Estáis ya fuera del cementerio cuando de entre los vecinos que han asistido al acto a distancia se destaca un joven desconocido que no debe de ser del pueblo y despliega una ikurriña con crespón negro, junto a la cual va adosado un retrato de tu hermano, y de repente el silencio es cortado por un irrintzi y un grito de Gora Euskadi Askatuta que es respondido al unísono por la gente, que empieza a huir al observar la furiosa reacción del contingente policial. Casi sin darte cuenta tienes enfrente tuyo a uno de esos amenazadores policías vestidos de gris que maneja en sus brazos una porra negra e inmensa. Intentas escapar pero el propio miedo te tiene agarrotado y eres incapaz de avanzar unos escasos metros. Sientes el golpe en la cabeza, un dolor muy fuerte y luego la nada. Te desvaneces pensando que vas a reunirte con tu padre y tu hermano, pero cuando abres los ojos no es a ellos a quienes ves sino a tu madre.
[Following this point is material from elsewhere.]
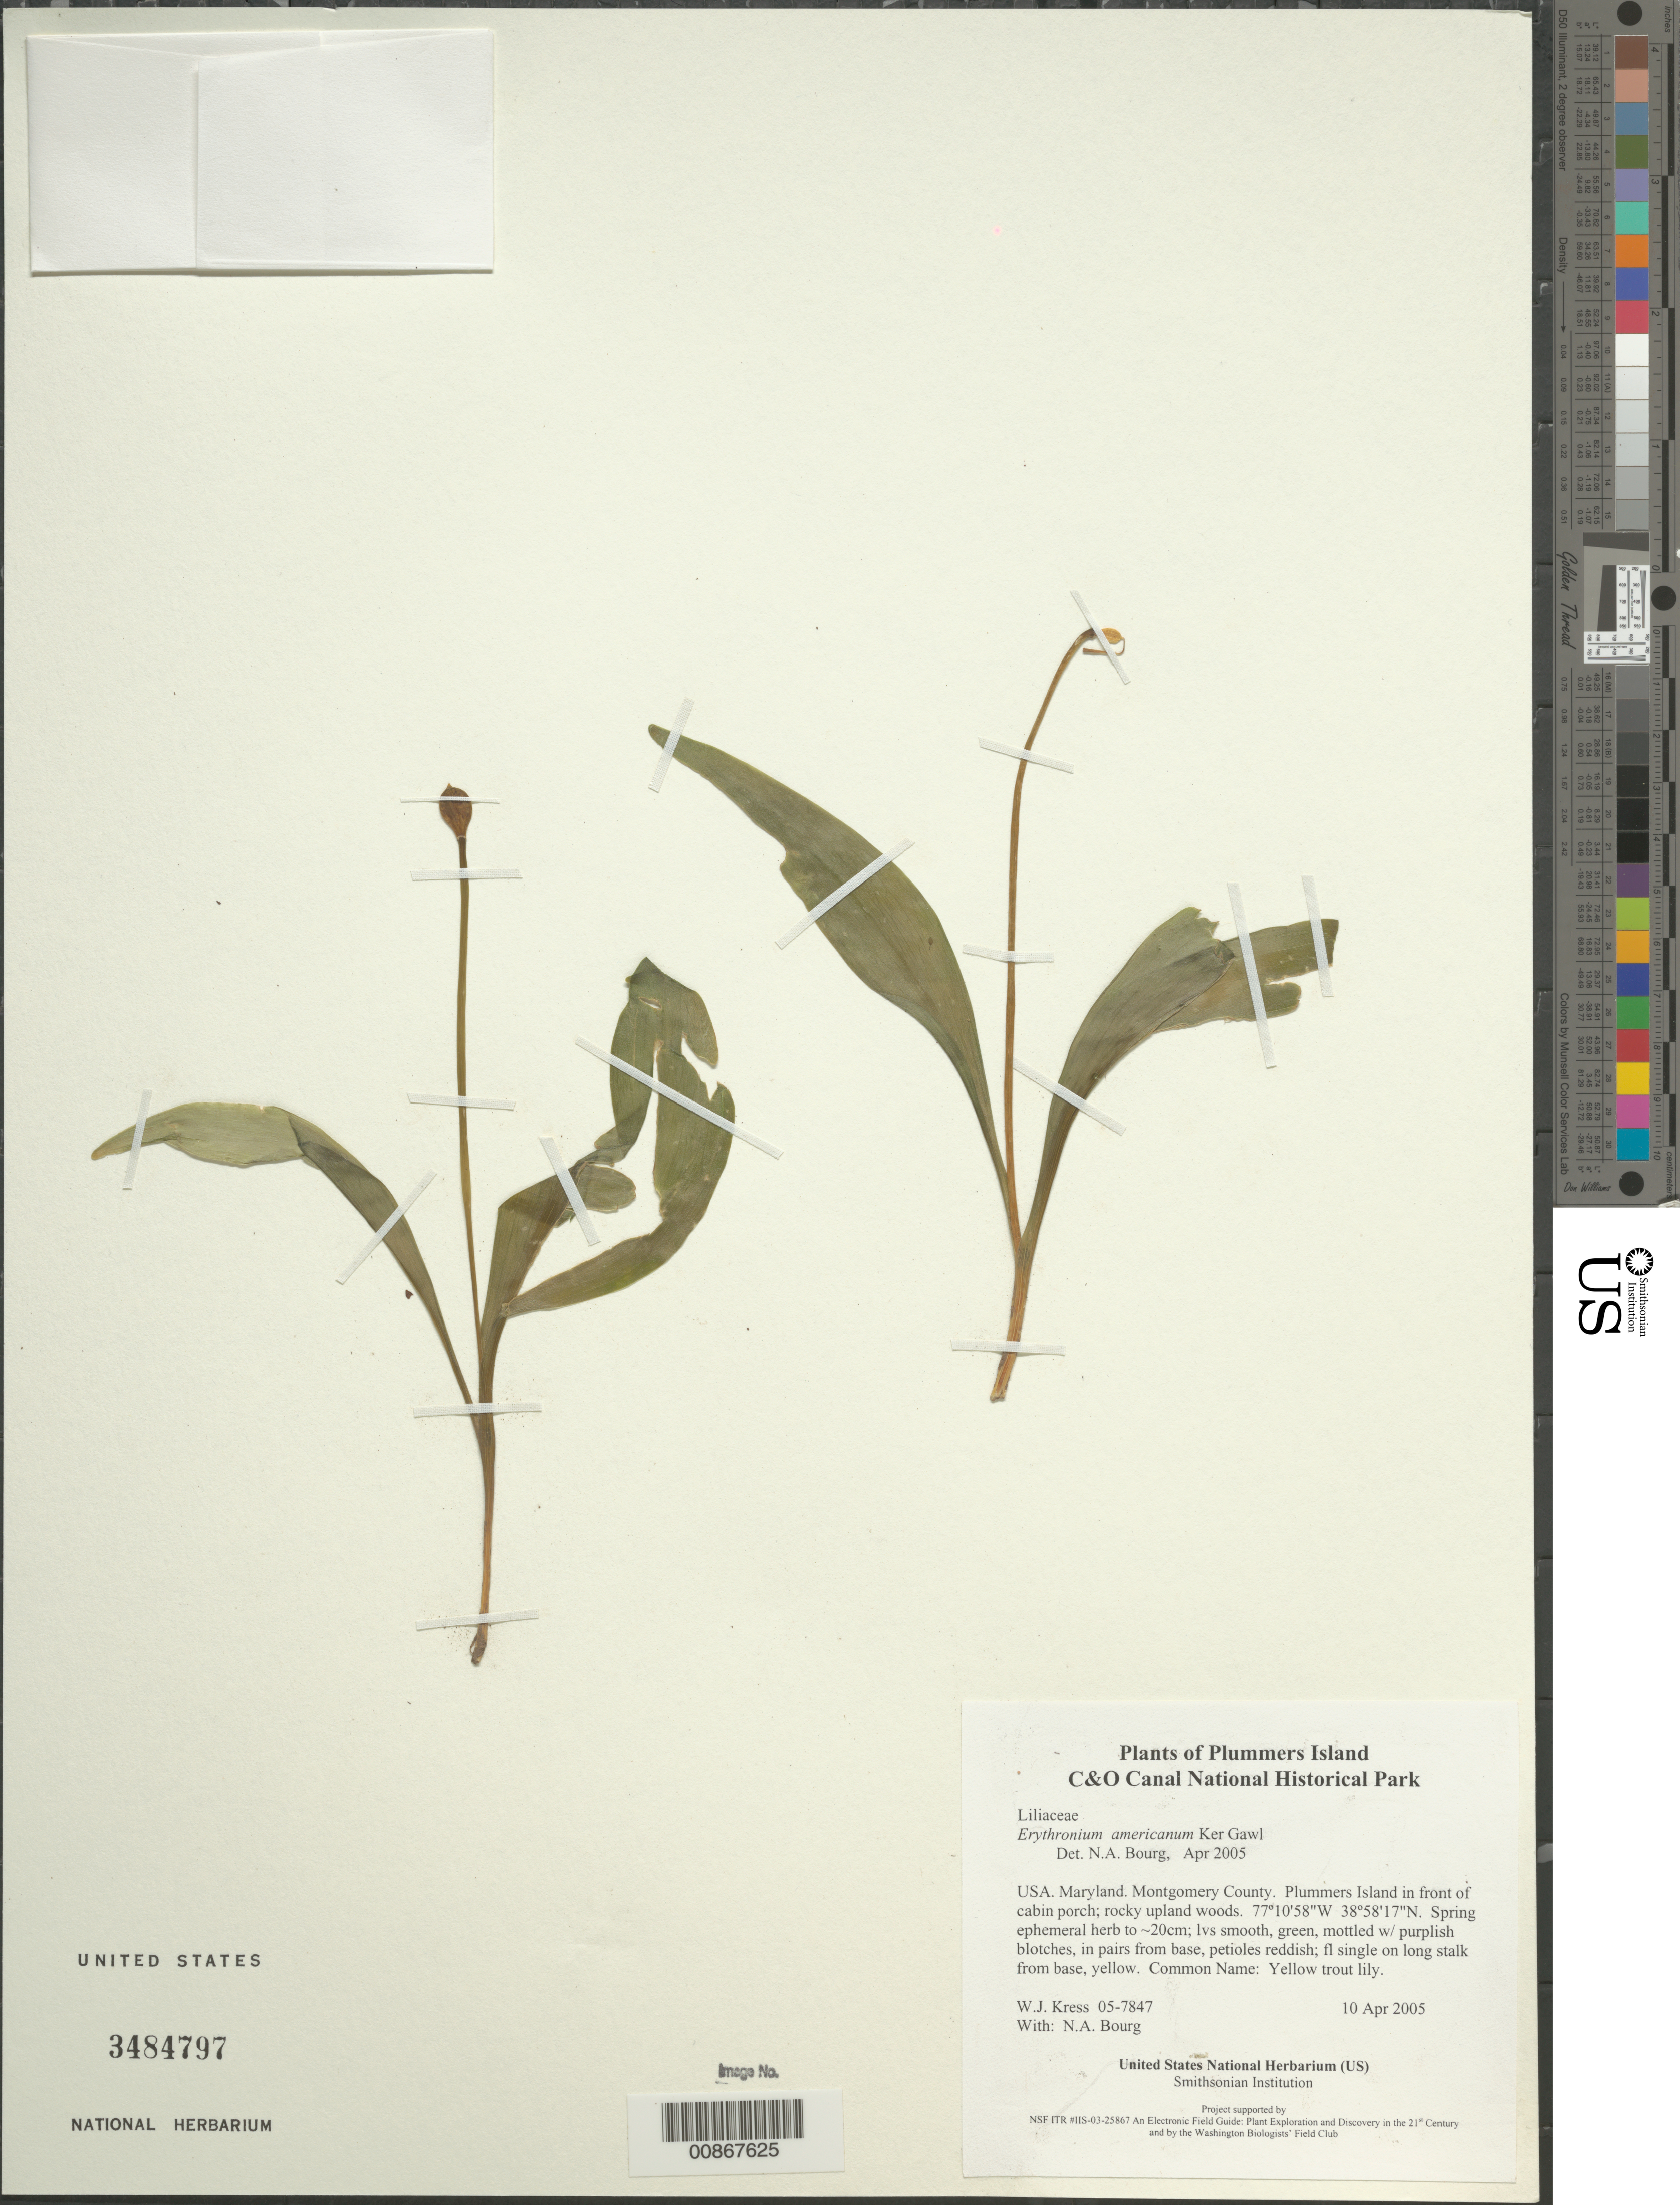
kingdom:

También ha debido de ser golpeada, porque tiene una ceja partida y los labios tumefactos, pero se mantiene en pie mientras te aplica unas friegas en la frente y te musita al oído tiernas palabras antes de que vuelvas a perder el conocimiento.

Cuando despiertas definitivamente tu madre sigue estando a tu lado con un gran tazón de leche caliente y un cuenco de cuyo interior sale un cimbreante humillo delatador de que en su interior te está aguardando una exquisita sopa de pescado. Lo tomas con fruición y poco a poco tu cuerpo se va asentando. Cuando ve que tienes el estómago lleno tu madre sale de la habitación y regresa al poco tiempo acompañada por el padre Patxi, el párroco del pueblo.
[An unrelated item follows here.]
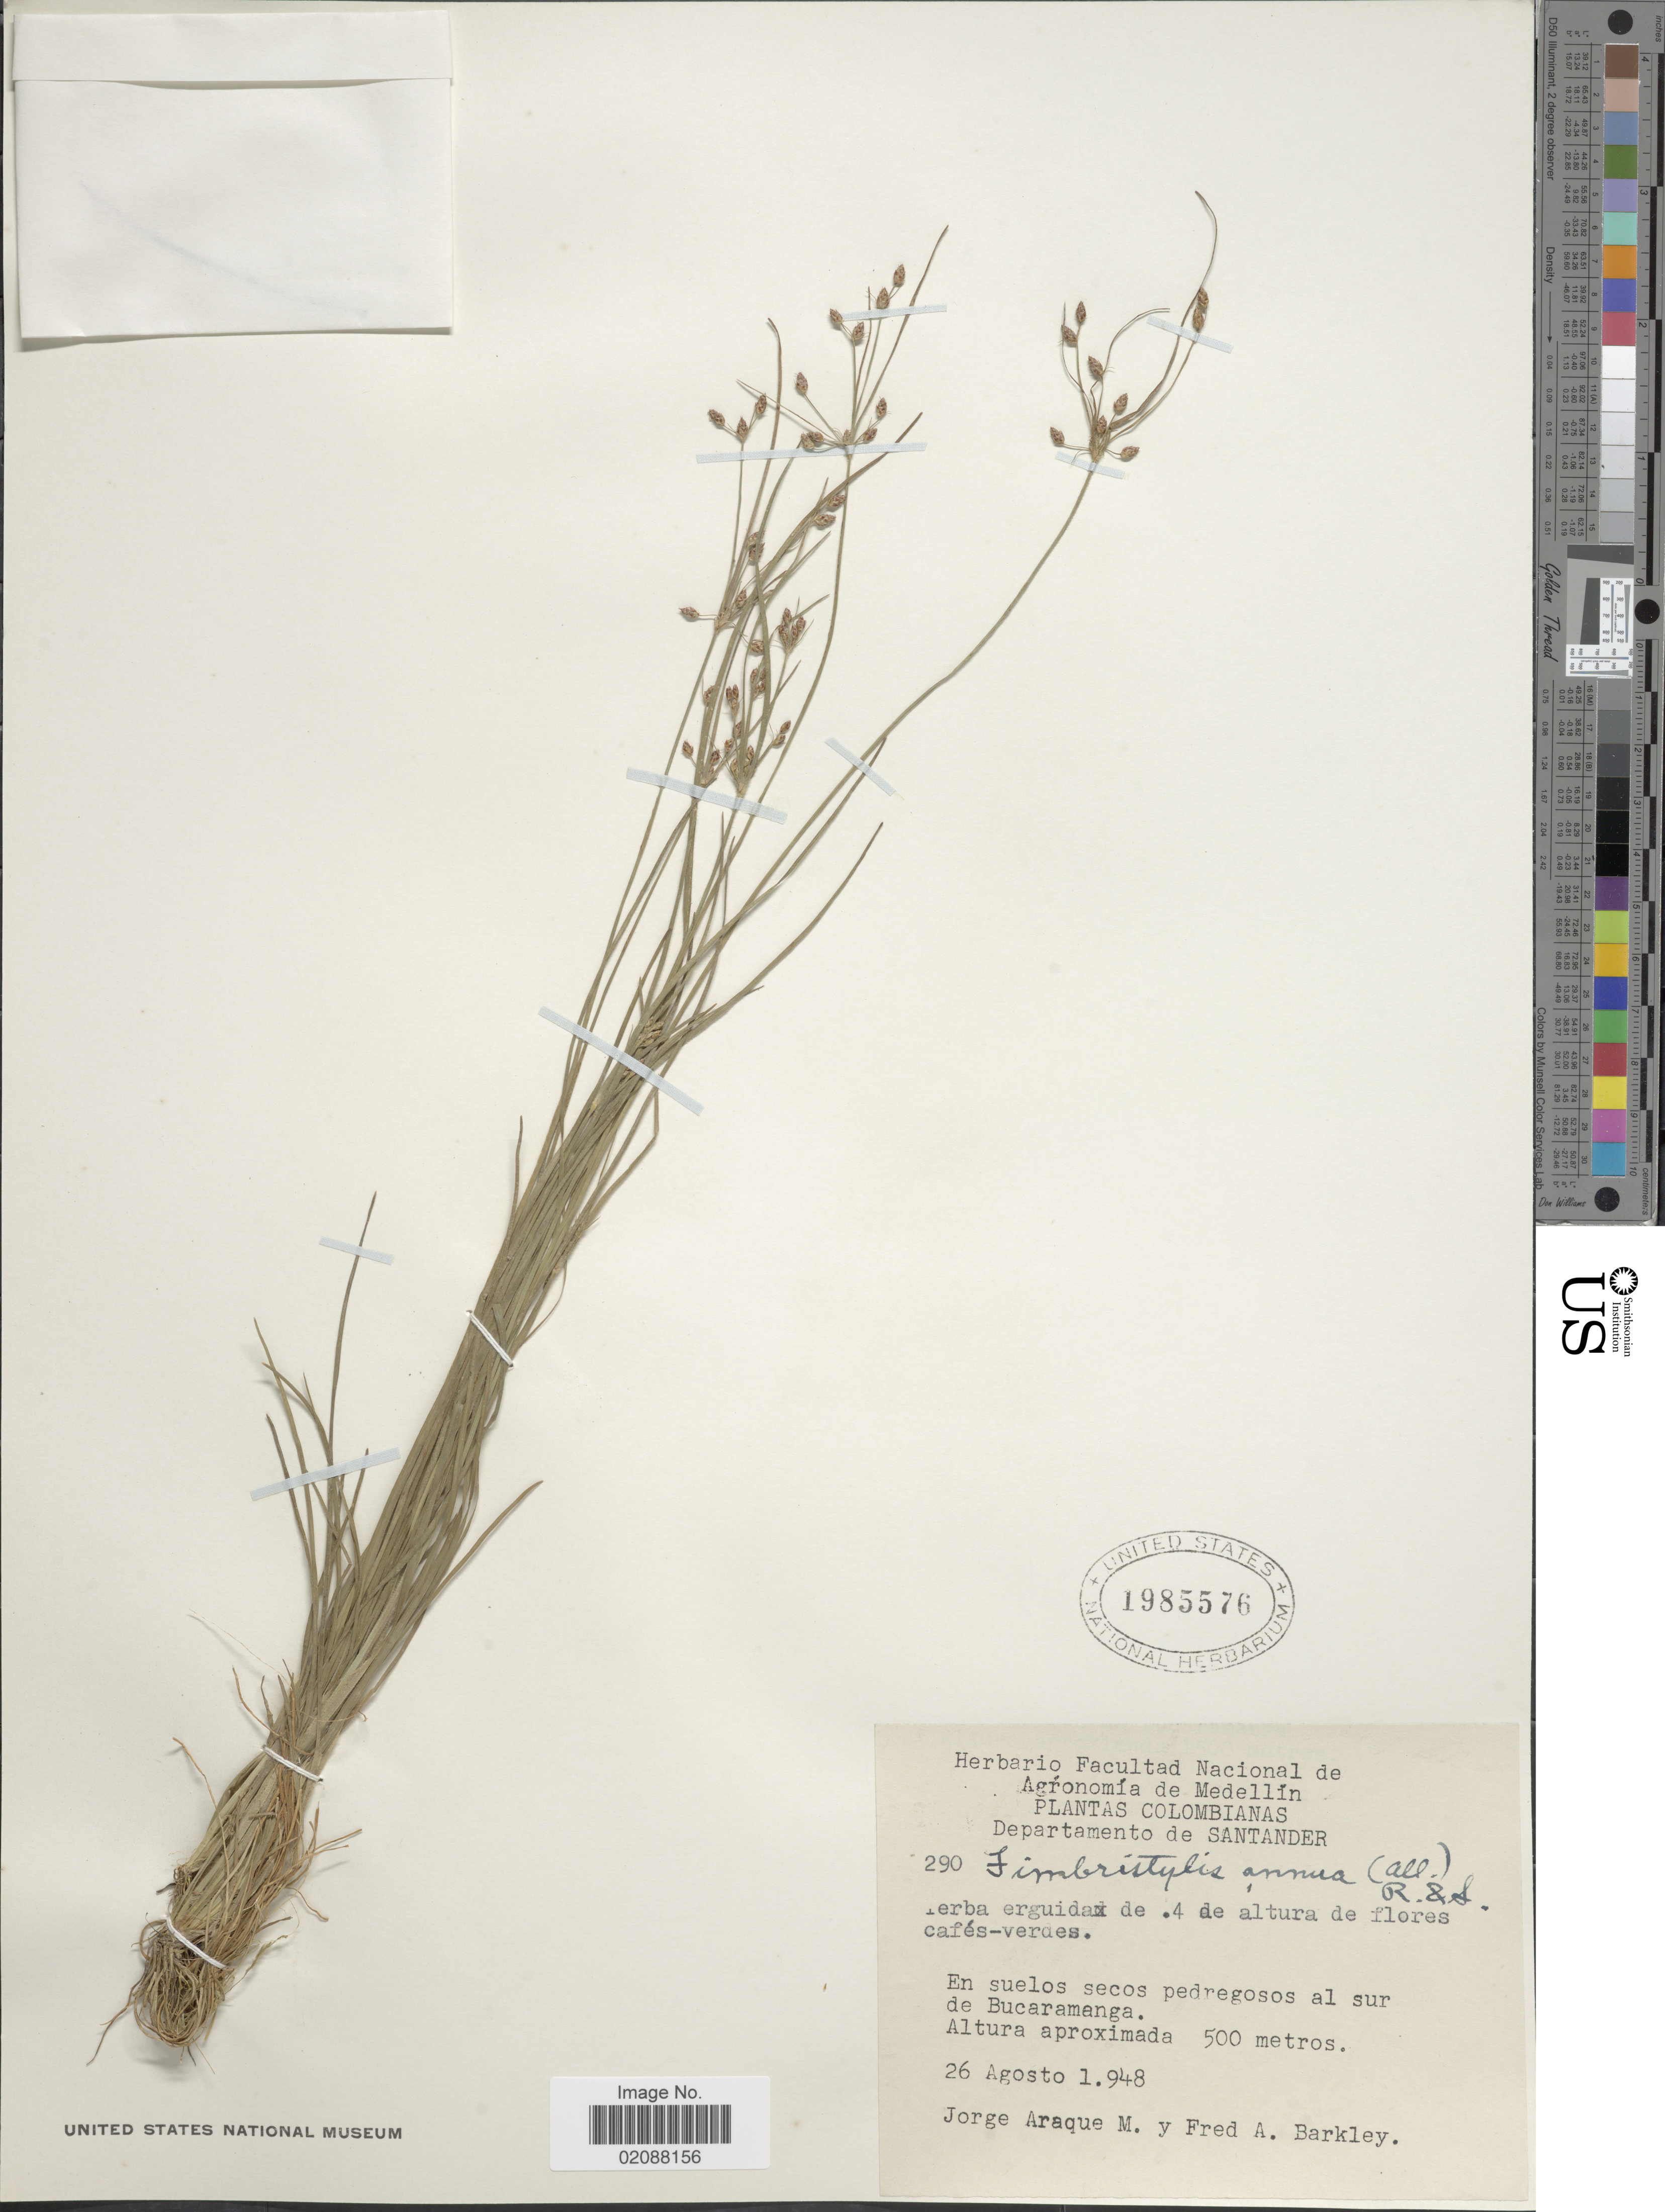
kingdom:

– Aitá Patxi tiene que decirte algo, hijo mío -te dice dulcemente tu madre y tú comprendes que es algo importante pero no dices nada, te limitas a observarles en silencio.

– Ander, te conozco desde que te bauticé. Has sido alumno mío en la escuela y en la catequesis y desde que hiciste la primera comunión no has faltado a misa ningún domingo ni fiesta de guardar, habiéndome asistido en multitud de ocasiones como monaguillo. Poco antes de fallecer tu padre me confesó la ilusión que le haría el que ingresaras en un seminario, pero debido a su muerte creo que nunca te lo comentó. Tu madre, que hablaba a menudo con tu padre del asunto, también me ha dicho lo mismo y por eso me ha pedido que hable contigo. Yo estoy de acuerdo con los dos en que tienes capacidad y preparación, pero es un paso importante que sólo tú puedes dar, y debes estar totalmente convencido de lo que haces antes de darlo.